** start of Data provided **

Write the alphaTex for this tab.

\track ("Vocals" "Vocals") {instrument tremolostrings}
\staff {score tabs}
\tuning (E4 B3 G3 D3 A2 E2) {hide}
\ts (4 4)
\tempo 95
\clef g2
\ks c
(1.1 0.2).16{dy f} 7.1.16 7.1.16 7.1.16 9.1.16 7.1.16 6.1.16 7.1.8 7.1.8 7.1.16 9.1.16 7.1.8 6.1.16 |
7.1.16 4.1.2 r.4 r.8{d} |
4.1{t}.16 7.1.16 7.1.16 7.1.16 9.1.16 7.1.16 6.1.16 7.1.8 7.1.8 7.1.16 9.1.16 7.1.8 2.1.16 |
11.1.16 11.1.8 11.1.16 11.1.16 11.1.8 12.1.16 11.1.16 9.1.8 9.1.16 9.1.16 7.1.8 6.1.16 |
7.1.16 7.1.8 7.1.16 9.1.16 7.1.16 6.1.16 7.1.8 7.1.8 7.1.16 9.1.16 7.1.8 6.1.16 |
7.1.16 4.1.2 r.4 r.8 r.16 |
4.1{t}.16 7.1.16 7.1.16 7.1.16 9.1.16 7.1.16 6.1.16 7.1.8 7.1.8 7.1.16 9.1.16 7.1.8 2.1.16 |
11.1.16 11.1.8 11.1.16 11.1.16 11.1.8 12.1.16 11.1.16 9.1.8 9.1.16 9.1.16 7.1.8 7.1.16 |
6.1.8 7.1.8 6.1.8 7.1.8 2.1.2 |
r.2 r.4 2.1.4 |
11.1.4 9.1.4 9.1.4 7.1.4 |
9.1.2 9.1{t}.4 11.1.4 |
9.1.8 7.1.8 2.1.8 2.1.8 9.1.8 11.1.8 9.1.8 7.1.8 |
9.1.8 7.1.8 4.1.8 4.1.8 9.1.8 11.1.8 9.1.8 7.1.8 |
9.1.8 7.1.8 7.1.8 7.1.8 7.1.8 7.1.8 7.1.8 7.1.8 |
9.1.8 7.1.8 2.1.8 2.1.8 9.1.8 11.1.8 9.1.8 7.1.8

** end of Data provided **

◆ What is required
Rewrite every line of the entries above with "tremolostrings" swapped for "flute", changing nothing else.

◆ Exercise answer
Write the alphaTex for this tab.

\track ("Vocals" "Vocals") {instrument flute}
\staff {score tabs}
\tuning (E4 B3 G3 D3 A2 E2) {hide}
\ts (4 4)
\tempo 95
\clef g2
\ks c
(1.1 0.2).16{dy f} 7.1.16 7.1.16 7.1.16 9.1.16 7.1.16 6.1.16 7.1.8 7.1.8 7.1.16 9.1.16 7.1.8 6.1.16 |
7.1.16 4.1.2 r.4 r.8{d} |
4.1{t}.16 7.1.16 7.1.16 7.1.16 9.1.16 7.1.16 6.1.16 7.1.8 7.1.8 7.1.16 9.1.16 7.1.8 2.1.16 |
11.1.16 11.1.8 11.1.16 11.1.16 11.1.8 12.1.16 11.1.16 9.1.8 9.1.16 9.1.16 7.1.8 6.1.16 |
7.1.16 7.1.8 7.1.16 9.1.16 7.1.16 6.1.16 7.1.8 7.1.8 7.1.16 9.1.16 7.1.8 6.1.16 |
7.1.16 4.1.2 r.4 r.8 r.16 |
4.1{t}.16 7.1.16 7.1.16 7.1.16 9.1.16 7.1.16 6.1.16 7.1.8 7.1.8 7.1.16 9.1.16 7.1.8 2.1.16 |
11.1.16 11.1.8 11.1.16 11.1.16 11.1.8 12.1.16 11.1.16 9.1.8 9.1.16 9.1.16 7.1.8 7.1.16 |
6.1.8 7.1.8 6.1.8 7.1.8 2.1.2 |
r.2 r.4 2.1.4 |
11.1.4 9.1.4 9.1.4 7.1.4 |
9.1.2 9.1{t}.4 11.1.4 |
9.1.8 7.1.8 2.1.8 2.1.8 9.1.8 11.1.8 9.1.8 7.1.8 |
9.1.8 7.1.8 4.1.8 4.1.8 9.1.8 11.1.8 9.1.8 7.1.8 |
9.1.8 7.1.8 7.1.8 7.1.8 7.1.8 7.1.8 7.1.8 7.1.8 |
9.1.8 7.1.8 2.1.8 2.1.8 9.1.8 11.1.8 9.1.8 7.1.8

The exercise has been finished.